**Your goal**
How many lines below hold the string "corners"? Report that number alone.
────────────────────────────────────────
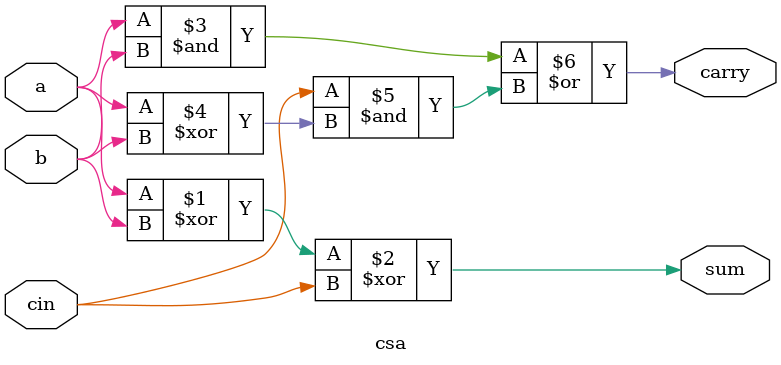
<source format=v>
module csa (
    a,b,cin,sum,carry
);
input a,b,cin;
output sum,carry;

assign sum = a ^ b ^ cin;
assign carry = (a & b) | (cin & (a ^ b));
endmodule

</source>
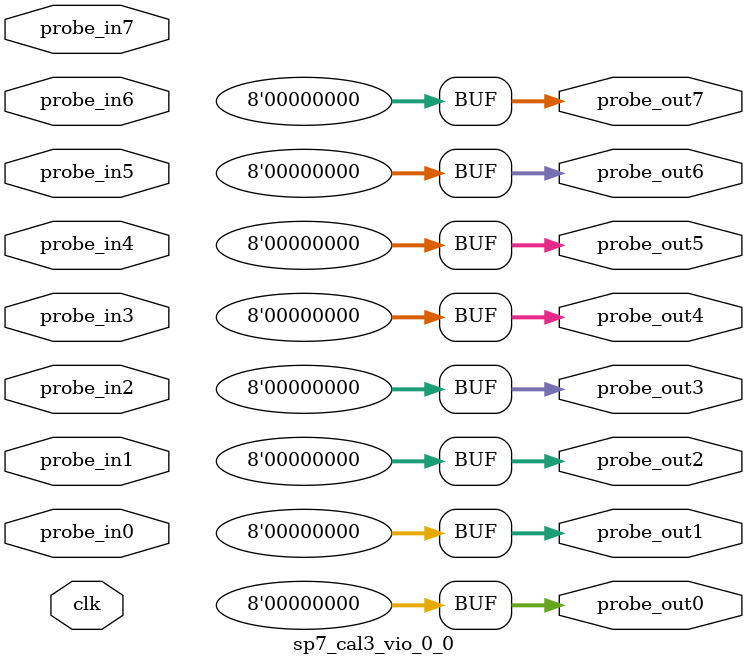
<source format=v>
`timescale 1ns / 1ps
module sp7_cal3_vio_0_0 (
clk,
probe_in0,probe_in1,probe_in2,probe_in3,probe_in4,probe_in5,probe_in6,probe_in7,
probe_out0,
probe_out1,
probe_out2,
probe_out3,
probe_out4,
probe_out5,
probe_out6,
probe_out7
);

input clk;
input [7 : 0] probe_in0;
input [7 : 0] probe_in1;
input [7 : 0] probe_in2;
input [7 : 0] probe_in3;
input [7 : 0] probe_in4;
input [7 : 0] probe_in5;
input [7 : 0] probe_in6;
input [7 : 0] probe_in7;

output reg [7 : 0] probe_out0 = 'h00 ;
output reg [7 : 0] probe_out1 = 'h00 ;
output reg [7 : 0] probe_out2 = 'h00 ;
output reg [7 : 0] probe_out3 = 'h00 ;
output reg [7 : 0] probe_out4 = 'h00 ;
output reg [7 : 0] probe_out5 = 'h00 ;
output reg [7 : 0] probe_out6 = 'h00 ;
output reg [7 : 0] probe_out7 = 'h00 ;


endmodule

</source>
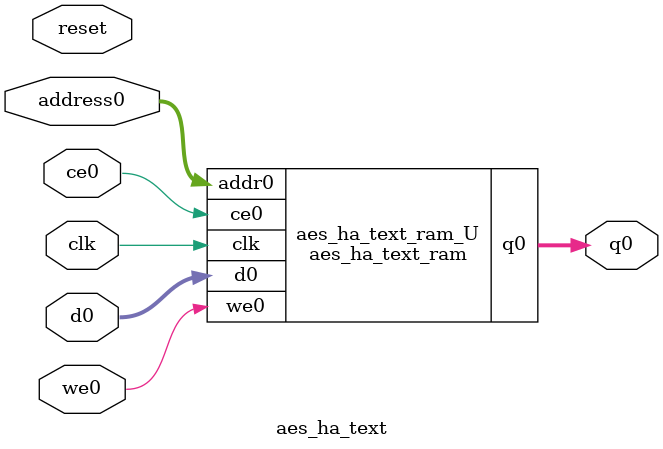
<source format=v>
`timescale 1 ns / 1 ps
module aes_ha_text_ram (addr0, ce0, d0, we0, q0,  clk);

parameter DWIDTH = 8;
parameter AWIDTH = 4;
parameter MEM_SIZE = 16;

input[AWIDTH-1:0] addr0;
input ce0;
input[DWIDTH-1:0] d0;
input we0;
output reg[DWIDTH-1:0] q0;
input clk;

(* ram_style = "distributed" *)reg [DWIDTH-1:0] ram[0:MEM_SIZE-1];




always @(posedge clk)  
begin 
    if (ce0) 
    begin
        if (we0) 
        begin 
            ram[addr0] <= d0; 
        end 
        q0 <= ram[addr0];
    end
end


endmodule

`timescale 1 ns / 1 ps
module aes_ha_text(
    reset,
    clk,
    address0,
    ce0,
    we0,
    d0,
    q0);

parameter DataWidth = 32'd8;
parameter AddressRange = 32'd16;
parameter AddressWidth = 32'd4;
input reset;
input clk;
input[AddressWidth - 1:0] address0;
input ce0;
input we0;
input[DataWidth - 1:0] d0;
output[DataWidth - 1:0] q0;



aes_ha_text_ram aes_ha_text_ram_U(
    .clk( clk ),
    .addr0( address0 ),
    .ce0( ce0 ),
    .we0( we0 ),
    .d0( d0 ),
    .q0( q0 ));

endmodule


</source>
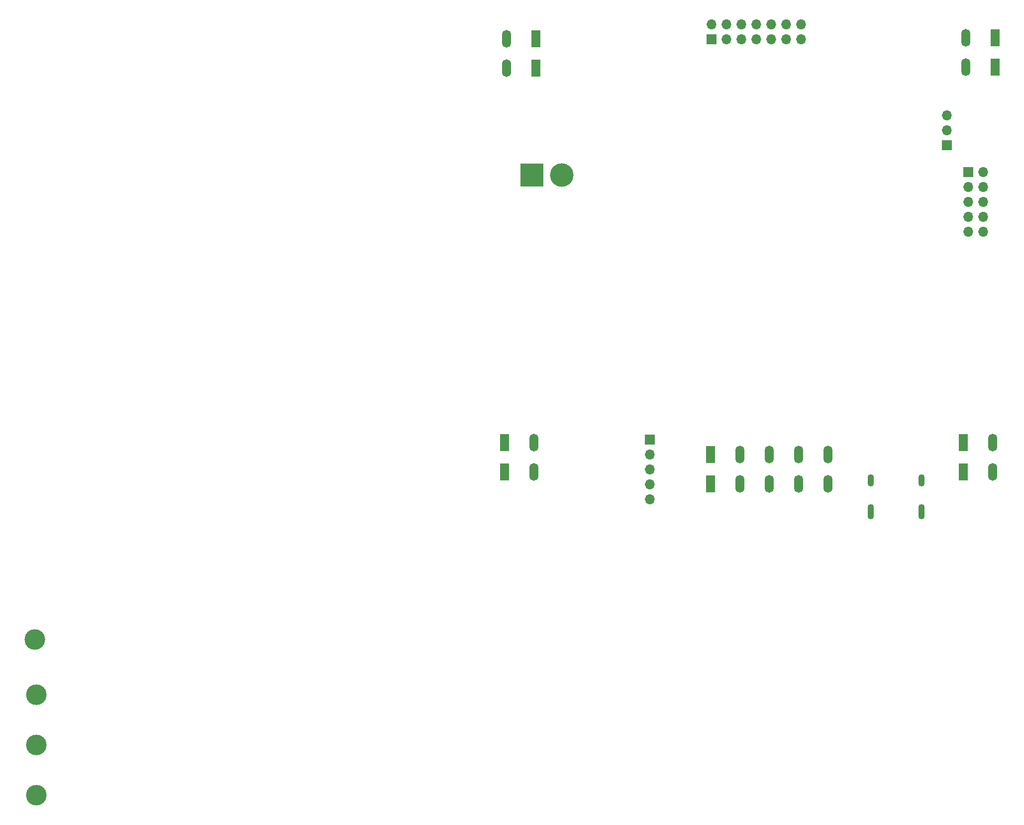
<source format=gbr>
%TF.GenerationSoftware,KiCad,Pcbnew,7.0.8*%
%TF.CreationDate,2023-11-24T11:58:06+01:00*%
%TF.ProjectId,menelaos-rev3,6d656e65-6c61-46f7-932d-726576332e6b,rev?*%
%TF.SameCoordinates,Original*%
%TF.FileFunction,Soldermask,Bot*%
%TF.FilePolarity,Negative*%
%FSLAX46Y46*%
G04 Gerber Fmt 4.6, Leading zero omitted, Abs format (unit mm)*
G04 Created by KiCad (PCBNEW 7.0.8) date 2023-11-24 11:58:06*
%MOMM*%
%LPD*%
G01*
G04 APERTURE LIST*
%ADD10R,1.500000X3.000000*%
%ADD11O,1.500000X3.000000*%
%ADD12R,1.700000X1.700000*%
%ADD13O,1.700000X1.700000*%
%ADD14C,3.500000*%
%ADD15R,4.000000X4.000000*%
%ADD16C,4.000000*%
%ADD17O,1.100000X2.100000*%
%ADD18O,1.100000X2.600000*%
G04 APERTURE END LIST*
D10*
%TO.C,J501*%
X227200000Y-127250000D03*
X227200000Y-132250000D03*
D11*
X232200000Y-127250000D03*
X232200000Y-132250000D03*
X237200000Y-127250000D03*
X237200000Y-132250000D03*
X242200000Y-127250000D03*
X242200000Y-132250000D03*
X247200000Y-127250000D03*
X247200000Y-132250000D03*
%TD*%
D10*
%TO.C,J201*%
X192150000Y-125150000D03*
X192150000Y-130150000D03*
D11*
X197150000Y-125150000D03*
X197150000Y-130150000D03*
%TD*%
D10*
%TO.C,J601*%
X197500000Y-61400000D03*
X197500000Y-56400000D03*
D11*
X192500000Y-61400000D03*
X192500000Y-56400000D03*
%TD*%
D12*
%TO.C,J402*%
X227375000Y-56525000D03*
D13*
X229915000Y-56525000D03*
X232455000Y-56525000D03*
X234995000Y-56525000D03*
X237535000Y-56525000D03*
X240075000Y-56525000D03*
X242615000Y-56525000D03*
X242615000Y-53985000D03*
X240075000Y-53985000D03*
X237535000Y-53985000D03*
X234995000Y-53985000D03*
X232455000Y-53985000D03*
X229915000Y-53985000D03*
X227375000Y-53985000D03*
%TD*%
D14*
%TO.C,H404*%
X112450000Y-185200000D03*
%TD*%
%TO.C,H403*%
X112450000Y-176650000D03*
%TD*%
D12*
%TO.C,J301*%
X271050000Y-79120000D03*
D13*
X273590000Y-79120000D03*
X271050000Y-81660000D03*
X273590000Y-81660000D03*
X271050000Y-84200000D03*
X273590000Y-84200000D03*
X271050000Y-86740000D03*
X273590000Y-86740000D03*
X271050000Y-89280000D03*
X273590000Y-89280000D03*
%TD*%
D15*
%TO.C,C214*%
X196850000Y-79600000D03*
D16*
X201850000Y-79600000D03*
%TD*%
D12*
%TO.C,J303*%
X216900000Y-124660000D03*
D13*
X216900000Y-127200000D03*
X216900000Y-129740000D03*
X216900000Y-132280000D03*
X216900000Y-134820000D03*
%TD*%
D14*
%TO.C,H401*%
X112200000Y-158750000D03*
%TD*%
%TO.C,H402*%
X112450000Y-168100000D03*
%TD*%
D12*
%TO.C,J401*%
X267400000Y-74530000D03*
D13*
X267400000Y-71990000D03*
X267400000Y-69450000D03*
%TD*%
D10*
%TO.C,J602*%
X270250000Y-125150000D03*
X270250000Y-130150000D03*
D11*
X275250000Y-125150000D03*
X275250000Y-130150000D03*
%TD*%
D10*
%TO.C,J603*%
X275650000Y-61300000D03*
X275650000Y-56300000D03*
D11*
X270650000Y-61300000D03*
X270650000Y-56300000D03*
%TD*%
D17*
%TO.C,J302*%
X254430000Y-131610000D03*
D18*
X254430000Y-136970000D03*
D17*
X263070000Y-131610000D03*
D18*
X263070000Y-136970000D03*
%TD*%
M02*

</source>
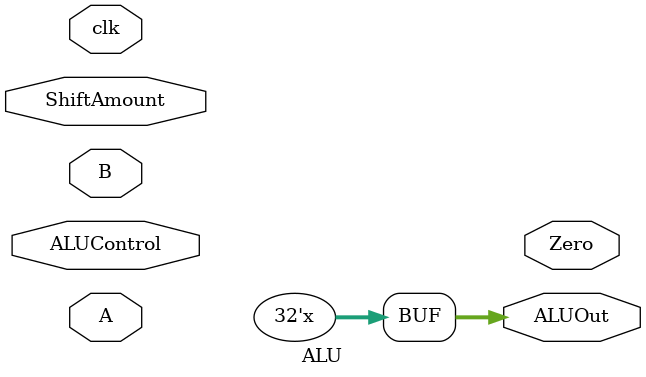
<source format=v>
module ALU(
	 input	clk,
    input [31:0] A, // 32-bit input A
    input [31:0] B, // 32-bit input B
    input [3:0] ALUControl, // 4-bit ALU control
    input [4:0] ShiftAmount, // 5-bit input for shift amount
    output reg [31:0] ALUOut, // 32-bit output
    output reg Zero // Zero flag
   // output reg Overflow, // Overflow flag
   // output reg CarryOut // Carry-out flag
);
reg Overflow;
reg CarryOut;
//reg [31:0] ALUOut;
/*
addu 
subu

*/
always @(*) begin
    case(ALUControl)
        4'b0000: ALUOut <= A + B; // Addition (signed)
        4'b0001: ALUOut <= A - B; // Subtraction (signed)
        4'b0010: ALUOut <= A * B; // Multiplication (signed)
        4'b0011: ALUOut <= A / B; // Division (signed/unsigned)
        4'b0100: ALUOut <= A << ShiftAmount; // Logical shift left
        4'b0101: ALUOut <= A >> ShiftAmount; // Logical shift right
        4'b0110: ALUOut <= A + B; // addu
		  4'b0111: ALUOut <= A - B; // subu
        4'b1000: ALUOut <= A & B; // Logical AND
        4'b1001: ALUOut <= A | B; // Logical OR
        4'b1010: ALUOut <= A ^ B; // Logical XOR
        4'b1011: ALUOut <= ~(A | B); // Logical NOR
   //   4'b1100: ALUOut <= ~(A & B); // Logical NAND ERROR
   //   4'b1101: ALUOut <= ~(A ^ B); // Logical XNOR ERROR
        4'b1110: if(A<B) begin ALUOut <=32'b1 ; end else begin ALUOut <=32'b0; end //ALUOut <= (A > B) ? 32'b1 : 32'b0; => Greater comparison ERROR so convert to slt

   //   4'b1111: ALUOut <= (A == B) ? 32'b1 : 32'b0; // Equal comparison ERROR 


        default: ALUOut <= 32'b0; // Default operation
    endcase
end

always @(*) begin
    if (ALUControl == 4'b0000) begin // Addition (signed)
        Overflow <= (A[31] == B[31] && A[31] != ALUOut[31]);
        CarryOut <= (A[31] & B[31]) | (A[31] & ALUOut[31]) | (B[31] & ALUOut[31]);
    end else if (ALUControl == 4'b0001) begin // Subtraction (signed)
        Overflow <= (A[31] != B[31] && A[31] != ALUOut[31]);
        CarryOut <= (A[31] & B[31]) | (A[31] & ALUOut[31]) | (B[31] & ALUOut[31]);
    end else if (ALUControl == 4'b0010) begin // Multiplication (signed)
        Overflow <= (A[31] == B[31] && A[31] != ALUOut[31]);
        CarryOut <= 1'b0; // No carry-out for multiplication
    end else if (ALUControl == 4'b0011) begin // Division (signed/unsigned)
        Overflow <= (B == 32'b0); // Detect division by zero
        CarryOut <= 1'b0;
	 end else if ((ALUOut < A) && (ALUOut < B) && (ALUControl == 4'b0110)) begin
	 Overflow <= 1'b0;
	 CarryOut <= 1'b1;
    end else begin
        Overflow <= 1'b0;
        CarryOut <= 1'b0;
    end
end


always @* begin
		  if (Overflow && (ALUControl != 0110) && (ALUControl != 0111)) begin //signed overflow check
        ALUOut = 32'bx; 

		  end else if(CarryOut && ((ALUControl == 4'b0110) || (ALUControl == 4'b0111))) begin //unsigned overflow check 
		  ALUOut = 32'bx;
end
end


endmodule

</source>
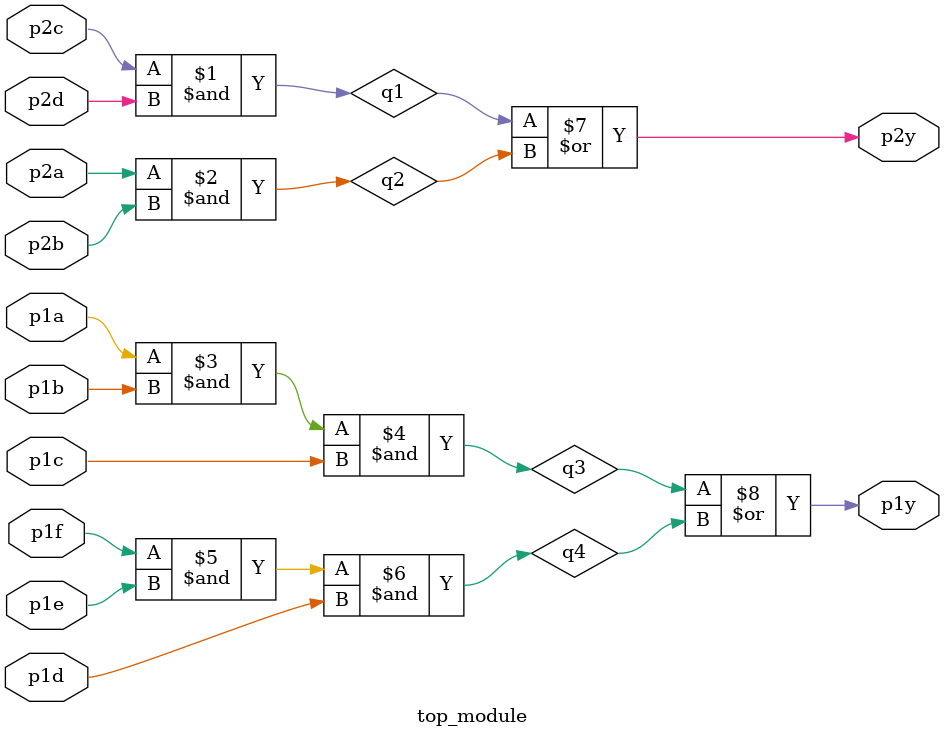
<source format=v>
module top_module ( 
    input p1a, p1b, p1c, p1d, p1e, p1f,
    output p1y,
    input p2a, p2b, p2c, p2d,
    output p2y );
// Declare internal signals 
    wire q1,q2,q3,q4 ;
    
    assign q1 = p2c & p2d ;
    assign q2 = p2a & p2b ;
    assign q3 = p1a & p1b & p1c ;
    assign q4 = p1f & p1e & p1d ;
    assign p2y = q1 | q2 ;
    assign p1y = q3 | q4 ;

endmodule

</source>
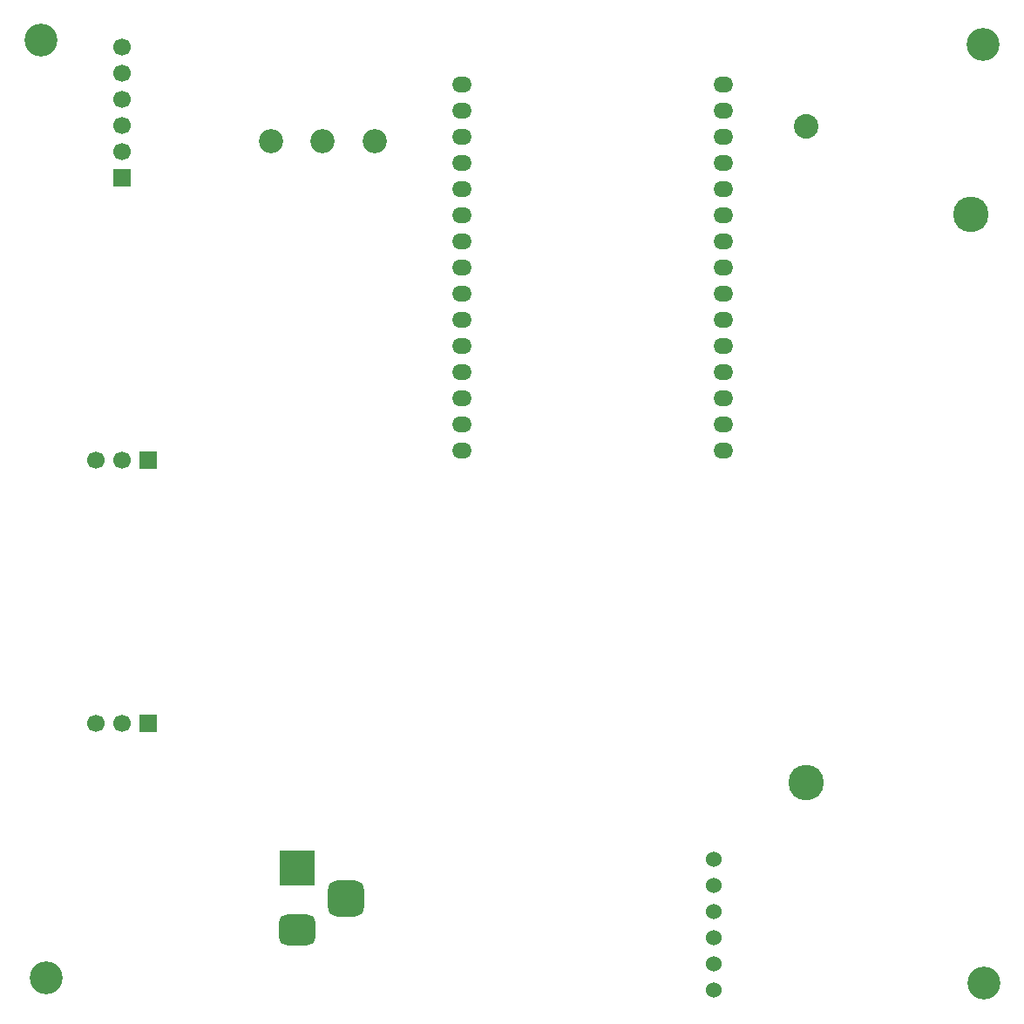
<source format=gbr>
%TF.GenerationSoftware,KiCad,Pcbnew,9.0.6*%
%TF.CreationDate,2025-11-27T10:25:12-05:00*%
%TF.ProjectId,Proyecto 2,50726f79-6563-4746-9f20-322e6b696361,rev?*%
%TF.SameCoordinates,Original*%
%TF.FileFunction,Soldermask,Top*%
%TF.FilePolarity,Negative*%
%FSLAX46Y46*%
G04 Gerber Fmt 4.6, Leading zero omitted, Abs format (unit mm)*
G04 Created by KiCad (PCBNEW 9.0.6) date 2025-11-27 10:25:12*
%MOMM*%
%LPD*%
G01*
G04 APERTURE LIST*
G04 Aperture macros list*
%AMRoundRect*
0 Rectangle with rounded corners*
0 $1 Rounding radius*
0 $2 $3 $4 $5 $6 $7 $8 $9 X,Y pos of 4 corners*
0 Add a 4 corners polygon primitive as box body*
4,1,4,$2,$3,$4,$5,$6,$7,$8,$9,$2,$3,0*
0 Add four circle primitives for the rounded corners*
1,1,$1+$1,$2,$3*
1,1,$1+$1,$4,$5*
1,1,$1+$1,$6,$7*
1,1,$1+$1,$8,$9*
0 Add four rect primitives between the rounded corners*
20,1,$1+$1,$2,$3,$4,$5,0*
20,1,$1+$1,$4,$5,$6,$7,0*
20,1,$1+$1,$6,$7,$8,$9,0*
20,1,$1+$1,$8,$9,$2,$3,0*%
G04 Aperture macros list end*
%ADD10C,3.200000*%
%ADD11C,1.524000*%
%ADD12C,2.340000*%
%ADD13R,1.700000X1.700000*%
%ADD14C,1.700000*%
%ADD15R,3.500000X3.500000*%
%ADD16RoundRect,0.750000X1.000000X-0.750000X1.000000X0.750000X-1.000000X0.750000X-1.000000X-0.750000X0*%
%ADD17RoundRect,0.875000X0.875000X-0.875000X0.875000X0.875000X-0.875000X0.875000X-0.875000X-0.875000X0*%
%ADD18O,1.900000X1.524000*%
%ADD19C,2.390000*%
%ADD20C,3.450000*%
G04 APERTURE END LIST*
D10*
%TO.C,H1*%
X206100000Y-39000000D03*
%TD*%
%TO.C,H4*%
X115100000Y-129700000D03*
%TD*%
%TO.C,H2*%
X206200000Y-130200000D03*
%TD*%
%TO.C,H3*%
X114600000Y-38600000D03*
%TD*%
D11*
%TO.C,U2*%
X179930000Y-130850000D03*
X179930000Y-128310000D03*
X179930000Y-125770000D03*
X179930000Y-123230000D03*
X179930000Y-120690000D03*
X179930000Y-118150000D03*
%TD*%
D12*
%TO.C,RV1*%
X146995590Y-48423478D03*
X141995590Y-48423478D03*
X136995590Y-48423478D03*
%TD*%
D13*
%TO.C,J2*%
X125000000Y-79400000D03*
D14*
X122460000Y-79400000D03*
X119920000Y-79400000D03*
%TD*%
D13*
%TO.C,J1*%
X122500000Y-52000000D03*
D14*
X122500000Y-49460000D03*
X122500000Y-46920000D03*
X122500000Y-44380000D03*
X122500000Y-41840000D03*
X122500000Y-39300000D03*
%TD*%
D15*
%TO.C,J4*%
X139500000Y-119000000D03*
D16*
X139500000Y-125000000D03*
D17*
X144200000Y-122000000D03*
%TD*%
D13*
%TO.C,J3*%
X124995420Y-104999084D03*
D14*
X122455420Y-104999084D03*
X119915420Y-104999084D03*
%TD*%
D18*
%TO.C,U3*%
X155484055Y-78481904D03*
X155484055Y-75941904D03*
X155484055Y-73401904D03*
X155484055Y-70861904D03*
X155484055Y-68321904D03*
X155484055Y-65781904D03*
X155484055Y-63241904D03*
X155484055Y-60701904D03*
X155484055Y-58161904D03*
X155484055Y-55621904D03*
X155484055Y-53081904D03*
X155484055Y-50541904D03*
X155484055Y-48001904D03*
X155484055Y-45461904D03*
X155484055Y-42921904D03*
X180884055Y-78481904D03*
X180884055Y-75941904D03*
X180884055Y-73401904D03*
X180884055Y-70861904D03*
X180884055Y-68321904D03*
X180884055Y-65781904D03*
X180884055Y-63241904D03*
X180884055Y-60701904D03*
X180884055Y-58161904D03*
X180884055Y-55621904D03*
X180884055Y-53081904D03*
X180884055Y-50541904D03*
X180884055Y-48001904D03*
X180884055Y-45461904D03*
X180884055Y-42921904D03*
%TD*%
D19*
%TO.C,BT1*%
X188954923Y-46968232D03*
D20*
X204954923Y-55478232D03*
X188954923Y-110718232D03*
%TD*%
M02*

</source>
────────────────────────────────────────
**Answer box**
5